Institute of Business Management (IoBM) is the only Pakistani business school with a full fledged research program. The Institute publishes the country's only business research journal, Pakistan Business Review and offers MBA finance, HRM and marketing specialists the opportunity to transfer to an MPhil program based on sponsored research. IoBM's academic programs are modern and comprehensive in concept and structure. They broadly resemble honors programs offered by US universities. IoBM has four departments i.e. College of Computer Science & Information Systems Programs (CCSIS), College of Economics and Social Development (CESD), College of Business Management (CBM) and Creek high school (class one to class ten). IoBM is recognized by higher education commission (HEC). The curriculum committee ensures that programs are regularly revised to keep abreast of changes in business education.


BS (Four Year) Computer Science

B.S (Four Year) in Financial Mathematics & Statistics

MCS (One Year)

MCS (Two Year)

MBA after BS (Four Year) Computer Science

B.S (Four Year) Industrial Engineering & Mgmt.



Inter Commerce

Inter Arts

Inter Science



BBA (Hons) (Four Year)

MBA (One Year) after BBA (Hons)

MBA (Regular)

MBA (Executive)

Elective Courses for BBA and MBA

MBA (One Year) Banking Program after BBA (Hons)

MBA (Two Year) Banking

MBA (Two Year) MIS & Finance

MBA Health Management

BS (One Year) Accountancy

MS (Two Year) Accountancy

B.S (Four Year) in Economics & Finance

B.S (Four Year) in Accounting & Finance

Source: IoBM


The Institute has highly qualified permanent and visiting faculty members who hold PhD degree and Master degree from overseas and Pakistan's famous universities. A number of tasks, which are vital for the smooth running of the Institute, are being performed by the members of the administrative staff. Administration is responsible for organizing academic programs, ensuring student progress, providing adequate support facilities to the faculty and the students, and liaison with business and industry to arrange internships, ensure career development and placement of students on the completion of their degree.


Education has never been Pakistan's strong point. In Pakistan, there are basically three kinds of schools: the elite private institutions that cater to the upper class; the government run schools serving the lower echelons of the population and the Madrassah, the religious school. Private schools have become a necessity for contemporary Pakistani society since the government has failed to provide quality education for its population. A majority of parents, even those from lower income brackets, send their children to private schools so they can receive an education that will enable them to be competitive. Also, most Pakistanis want their children to learn English. Private schools offer all instructions in English while government schools offer instruction in either Urdu or the local provincial language.
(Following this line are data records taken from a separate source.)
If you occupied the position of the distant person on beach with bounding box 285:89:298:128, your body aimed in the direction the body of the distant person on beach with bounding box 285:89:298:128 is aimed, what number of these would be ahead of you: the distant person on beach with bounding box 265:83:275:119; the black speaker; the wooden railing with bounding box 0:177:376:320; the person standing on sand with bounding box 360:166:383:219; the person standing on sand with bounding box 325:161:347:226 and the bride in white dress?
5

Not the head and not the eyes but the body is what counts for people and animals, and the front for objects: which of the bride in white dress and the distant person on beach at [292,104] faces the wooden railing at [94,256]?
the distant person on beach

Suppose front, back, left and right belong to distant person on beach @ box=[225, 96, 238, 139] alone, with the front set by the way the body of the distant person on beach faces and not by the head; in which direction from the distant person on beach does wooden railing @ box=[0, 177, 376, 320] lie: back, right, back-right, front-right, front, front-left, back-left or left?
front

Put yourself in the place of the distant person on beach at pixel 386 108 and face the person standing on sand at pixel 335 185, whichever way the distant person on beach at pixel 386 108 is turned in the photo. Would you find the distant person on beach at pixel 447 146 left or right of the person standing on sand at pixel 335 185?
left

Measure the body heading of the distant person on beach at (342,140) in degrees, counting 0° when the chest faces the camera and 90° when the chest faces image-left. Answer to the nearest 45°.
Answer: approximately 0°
The feudal state of Pakistani society has prevented meaningful educational reforms from taking place and in many rural areas where the local tribal chief's word is law; schools will not function without his say so. There are many cases where chiefs will not allow any schools in their jurisdiction.
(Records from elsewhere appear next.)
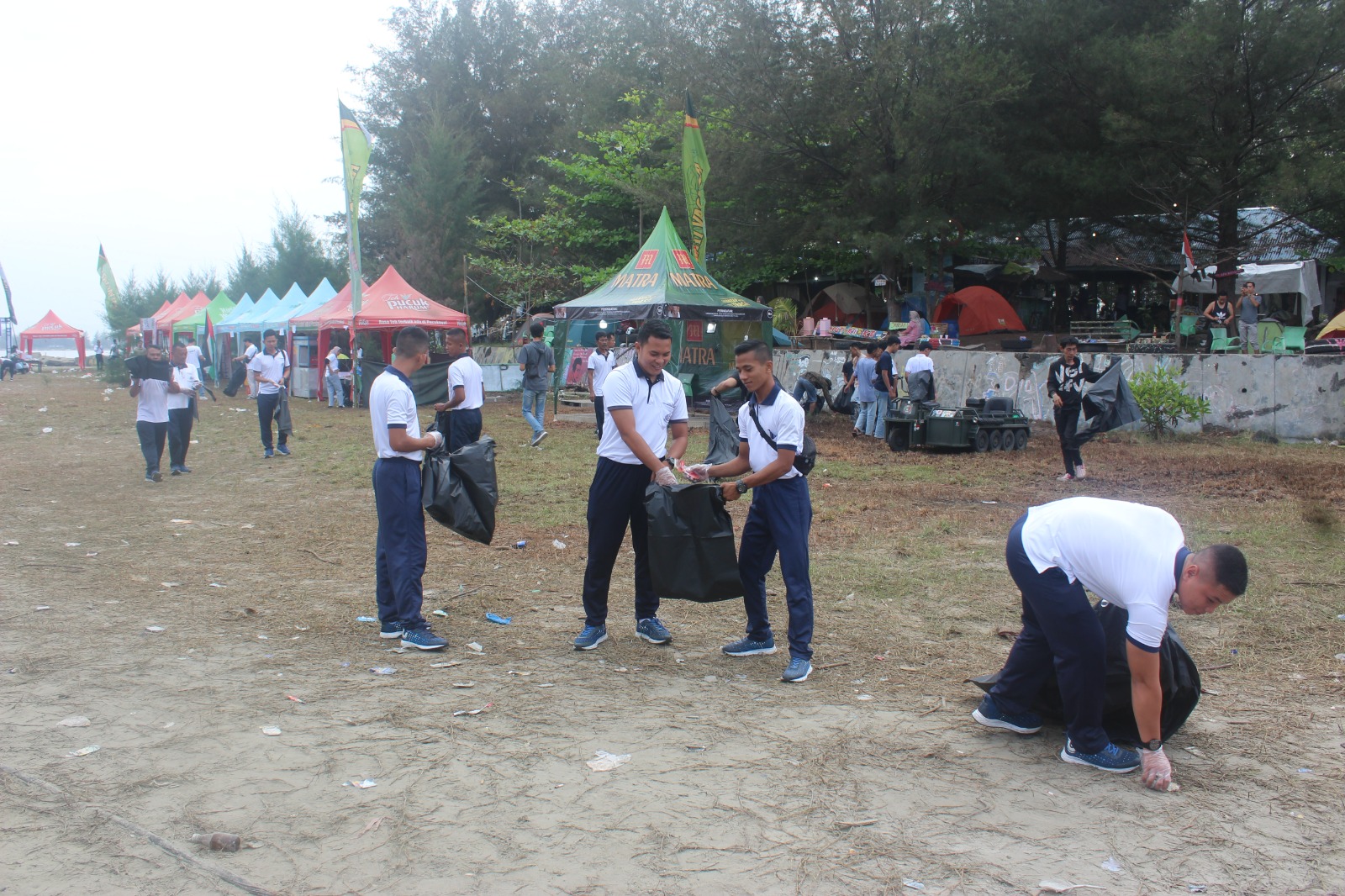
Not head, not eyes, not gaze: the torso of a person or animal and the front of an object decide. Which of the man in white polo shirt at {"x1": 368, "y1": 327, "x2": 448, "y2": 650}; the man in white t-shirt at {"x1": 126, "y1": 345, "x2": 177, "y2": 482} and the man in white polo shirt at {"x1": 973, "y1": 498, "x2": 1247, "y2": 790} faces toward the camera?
the man in white t-shirt

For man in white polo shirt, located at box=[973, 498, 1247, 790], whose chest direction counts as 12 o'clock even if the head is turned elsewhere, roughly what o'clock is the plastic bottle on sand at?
The plastic bottle on sand is roughly at 5 o'clock from the man in white polo shirt.

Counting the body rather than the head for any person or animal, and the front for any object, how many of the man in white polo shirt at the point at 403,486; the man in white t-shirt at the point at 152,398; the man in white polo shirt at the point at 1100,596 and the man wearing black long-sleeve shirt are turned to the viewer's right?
2

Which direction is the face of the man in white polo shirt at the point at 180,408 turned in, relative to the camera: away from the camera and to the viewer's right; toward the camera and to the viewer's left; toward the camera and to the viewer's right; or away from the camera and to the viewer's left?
toward the camera and to the viewer's left

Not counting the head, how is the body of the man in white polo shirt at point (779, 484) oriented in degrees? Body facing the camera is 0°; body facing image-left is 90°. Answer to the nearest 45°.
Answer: approximately 45°

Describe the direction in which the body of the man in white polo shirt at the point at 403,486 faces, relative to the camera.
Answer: to the viewer's right

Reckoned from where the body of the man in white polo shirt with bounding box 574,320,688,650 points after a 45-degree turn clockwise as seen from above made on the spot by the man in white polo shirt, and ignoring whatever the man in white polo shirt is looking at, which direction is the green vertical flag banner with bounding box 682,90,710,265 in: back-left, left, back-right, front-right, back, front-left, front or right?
back

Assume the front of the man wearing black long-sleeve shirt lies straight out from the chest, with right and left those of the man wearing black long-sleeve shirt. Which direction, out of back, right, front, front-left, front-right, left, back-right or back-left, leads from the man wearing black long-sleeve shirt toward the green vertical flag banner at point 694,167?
back-right

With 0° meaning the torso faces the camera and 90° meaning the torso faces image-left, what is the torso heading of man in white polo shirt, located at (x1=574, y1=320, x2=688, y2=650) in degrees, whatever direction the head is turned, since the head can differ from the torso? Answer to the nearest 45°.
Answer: approximately 315°

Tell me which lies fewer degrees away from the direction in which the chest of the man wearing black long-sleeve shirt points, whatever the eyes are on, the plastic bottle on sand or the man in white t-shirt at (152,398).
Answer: the plastic bottle on sand

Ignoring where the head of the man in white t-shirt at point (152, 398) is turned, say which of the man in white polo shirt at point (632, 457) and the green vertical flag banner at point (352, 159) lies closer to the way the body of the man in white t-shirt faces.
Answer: the man in white polo shirt

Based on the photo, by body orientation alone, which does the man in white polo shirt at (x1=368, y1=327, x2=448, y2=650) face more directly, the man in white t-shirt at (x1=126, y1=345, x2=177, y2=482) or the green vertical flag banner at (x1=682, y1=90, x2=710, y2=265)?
the green vertical flag banner

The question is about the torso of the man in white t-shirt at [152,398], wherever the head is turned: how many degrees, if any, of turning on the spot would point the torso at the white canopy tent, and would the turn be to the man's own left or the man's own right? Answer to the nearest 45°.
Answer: approximately 90° to the man's own left

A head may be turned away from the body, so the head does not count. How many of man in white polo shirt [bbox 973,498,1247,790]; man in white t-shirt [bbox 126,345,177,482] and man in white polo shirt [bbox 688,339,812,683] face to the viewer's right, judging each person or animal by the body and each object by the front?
1

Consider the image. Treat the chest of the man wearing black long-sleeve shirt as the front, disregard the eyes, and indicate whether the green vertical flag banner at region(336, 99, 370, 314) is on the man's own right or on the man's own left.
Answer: on the man's own right

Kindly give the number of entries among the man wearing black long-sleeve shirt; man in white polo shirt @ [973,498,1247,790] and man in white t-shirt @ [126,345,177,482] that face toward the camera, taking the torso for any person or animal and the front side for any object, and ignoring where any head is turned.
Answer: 2

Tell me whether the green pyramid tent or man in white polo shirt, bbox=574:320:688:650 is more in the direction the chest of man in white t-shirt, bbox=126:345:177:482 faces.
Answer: the man in white polo shirt

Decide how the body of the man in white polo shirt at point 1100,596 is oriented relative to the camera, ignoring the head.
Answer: to the viewer's right

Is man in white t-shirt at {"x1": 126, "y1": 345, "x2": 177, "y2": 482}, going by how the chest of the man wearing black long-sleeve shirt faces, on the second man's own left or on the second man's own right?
on the second man's own right
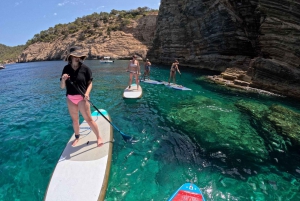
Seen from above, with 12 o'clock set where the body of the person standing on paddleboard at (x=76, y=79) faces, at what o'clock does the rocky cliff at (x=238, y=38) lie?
The rocky cliff is roughly at 8 o'clock from the person standing on paddleboard.

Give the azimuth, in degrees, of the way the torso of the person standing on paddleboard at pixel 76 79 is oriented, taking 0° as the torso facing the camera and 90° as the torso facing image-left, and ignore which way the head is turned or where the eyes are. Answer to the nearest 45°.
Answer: approximately 0°

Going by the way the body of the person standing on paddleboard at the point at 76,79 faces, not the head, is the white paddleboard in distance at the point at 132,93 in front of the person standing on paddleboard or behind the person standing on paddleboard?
behind

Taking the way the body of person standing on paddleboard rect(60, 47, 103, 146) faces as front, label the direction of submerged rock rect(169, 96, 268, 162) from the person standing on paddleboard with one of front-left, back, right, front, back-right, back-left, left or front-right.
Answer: left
Budget allocation for education is another important issue. There is no doubt that like many underdeveloped nations, Pakistan faces financial constraints for various reasons. Still, the government allocates less than 4% of the total annual budget for education. The condition of government schools all over the country and the quality of education being imparted there are going from bad to worse, day by day. Thousands of government schools are ghost schools, existing on paper only. The buildings, mostly in rural areas, that were meant to house these schools are either falling down due to negligence or have been converted into otaqs (drawing rooms) for the local waderas (land owners). Thousands of ghost teachers have been drawing salaries from the education departments of the four provinces. They do not do any actual teaching since there are no functioning schools. They simply show up to collect their salaries on the appointed day.
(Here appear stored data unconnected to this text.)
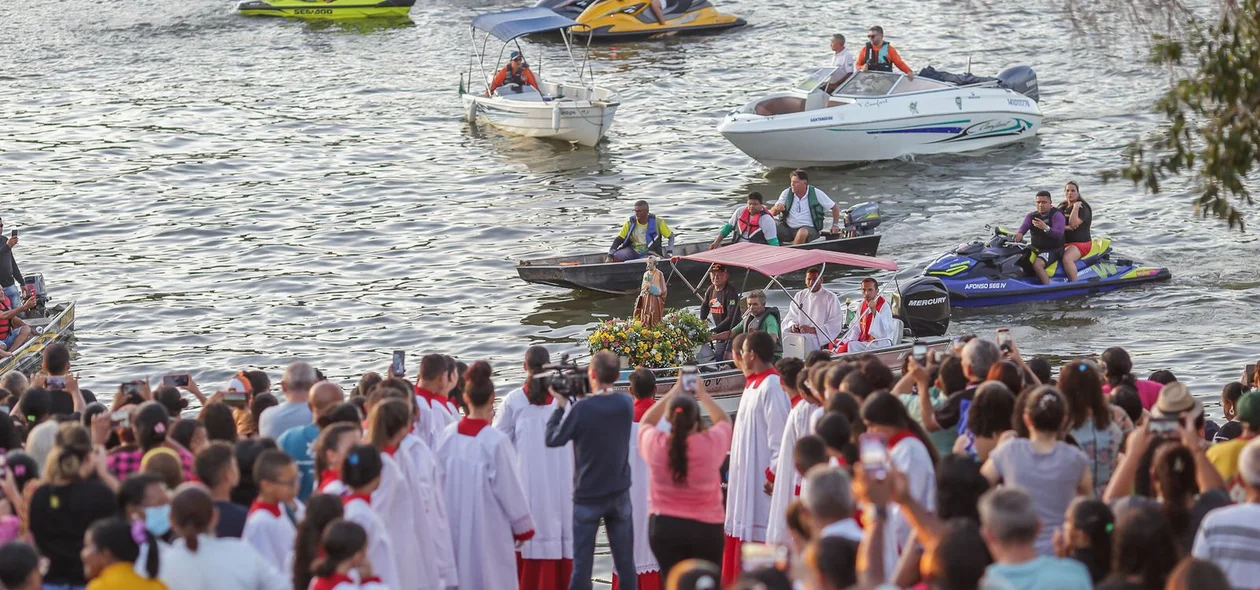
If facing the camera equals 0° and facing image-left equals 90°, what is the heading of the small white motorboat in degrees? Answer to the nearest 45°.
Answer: approximately 315°

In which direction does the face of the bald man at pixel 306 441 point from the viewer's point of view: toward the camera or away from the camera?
away from the camera

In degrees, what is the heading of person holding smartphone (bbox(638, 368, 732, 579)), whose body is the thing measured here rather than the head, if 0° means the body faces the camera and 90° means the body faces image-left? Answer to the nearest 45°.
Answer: approximately 180°

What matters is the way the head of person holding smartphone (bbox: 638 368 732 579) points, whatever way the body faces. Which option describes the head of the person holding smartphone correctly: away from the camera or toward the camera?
away from the camera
Currently, the government claims Pakistan has a literacy rate of more than 50%. However, educational organizations put the actual figure at about 20%. Education ratio in Pakistan is very low because of the poverty, Since the majority of the people are very poor, they cannot tolerate the expenditure of the education, the books and other necessary things which are related with education, are not acceptable for the poor families, this is one of the biggest factors which is keeping away poor Pakistani people from the education. If government solves the basic needs of the people, the tendency of education will increase with in few years. However, there is a lot of improvement needed in this regard and for this Government as well as citizens should come forward, individually as well as collectively, in order to educate more and more people for a better and prosper Pakistan.

As far as the Professional education is concerned it is necessary for every student. In Pakistan, Professional institutes charge a high fee which is very tough to pay for every student. It is also important that every professional institute should have same professional courses and course outlines. For Pakistan, in particular education in business management, engineering and IT are simply unavoidable if we are to gain good international standing. There is so much competition between professional institutes. Therefore, IoBM faculty members should do more to improve the educational level in order to compete with other educational institutes.